Holistic evaluation of language models

Professor Percy Liang concluded the series of talks with a presentation on HELM which is a comprehensive benchmark suite for foundation models across multiple dimensions. The initiative aims to bring greater transparency to large language models and simultaneously inspire more responsible model development. This is achieved via systematic exploration of scenario tasks, multi-metric measurement (which includes accuracy, robustness, collaboration and more) and standardisation across both closed and open-source models.

Top highlight

  • HELM is a continually improved tool with transparent results which can accelerate model comparison and selection for LLM-based research and products

Related work

Building on the foundations: where does AI go from here? 

The symposium culminated in a panel with all the above speakers plus Dr Laura Gilbert. Questions ranged from the future research directions of foundation models to breakthrough commercial applications. One recurrent theme was the barrier presented by closed-source models. These models make it difficult to undertake thorough research because details regarding the training data and methodologies are unknown. Additionally, many of these models are only exposed via an API. Furthermore, training similar models is currently infeasible for academic institutions due to the astronomical cost of compute. These characteristics are a significant bottleneck to foundation model research. All the panellists were unanimous in their support for a future where foundation model capabilities are more open and accessible to humanity.

Wonderful conversations

The content of the Exploring foundation models symposium was phenomenal. However, the conversations I had during various breaks made the event truly memorable for me:

  • It was fascinating to hear from Euan on how banks are integrating multimodal data to better serve their customers. We also spoke about the importance of tenacity, rapid learning and focus for success in an increasingly technological world
  • Professor Nigel and I turned out to be sceptics of AI consciousness. It doesn’t seem obvious how AI systems will obtain consciousness to the same extent as human beings (after all, intelligence is not the same as consciousness). Nigel has recently published Rise of the moral machine: Exploring virtue through a robot’s eyes which I can’t wait to read
  • With foundation model integration becoming more prevalent in real-world systems, I was delighted to discover that James and Gianluca are building BountyfulAI. This will enable practitioners to interrogate foundation models across various metrics. Latency and cost are crucial factors in production systems and their tech will facilitate smooth switching between providers
  • Dr Shyam graciously informed me of the work he’s doing at The Turing Institute to imbue AI systems with an ethical framework.

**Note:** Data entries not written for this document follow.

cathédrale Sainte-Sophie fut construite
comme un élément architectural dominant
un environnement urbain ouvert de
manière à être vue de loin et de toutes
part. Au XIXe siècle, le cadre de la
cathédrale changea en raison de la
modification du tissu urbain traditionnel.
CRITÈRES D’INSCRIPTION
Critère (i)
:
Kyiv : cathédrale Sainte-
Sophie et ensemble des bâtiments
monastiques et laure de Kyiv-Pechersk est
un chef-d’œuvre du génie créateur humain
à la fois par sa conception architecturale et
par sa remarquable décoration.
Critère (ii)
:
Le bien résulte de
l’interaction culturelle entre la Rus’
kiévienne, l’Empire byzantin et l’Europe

We touched on the impossibility of creating one single satisfactory framework for all potential users of a system. Given the variability in human preferences, it’s paramount that AI systems are customisable to allow for differing value systems
  • I enjoyed speaking with Bethany from Faculty about the limitations of foundation models. It was also great to chat with Pradnya and Jay about the data science market and their experience of doing a master’s degree in Applied Artificial intelligence

Conclusion

I had a marvellous time at the foundation models symposium. I would especially like to thank The Alan Turing Institute for granting me a place to attend via their Access Fund. Special mention goes to Professor Michael Wooldridge, Ruth Drysdale and Katy Thompson who organised the event. I appreciate all the speakers for sharing their research. I now have a comprehensive view of the possibilities and limitations of foundation models. My knowledge base is more grounded in reality instead of hype.

However, It’s evident that we’ve reached a turning point in machine learning system capability. Following the symposium, I’m even more invigorated to ensure these models serve the highest good of humanity on both micro and macro scales. The future of AI is truly bright!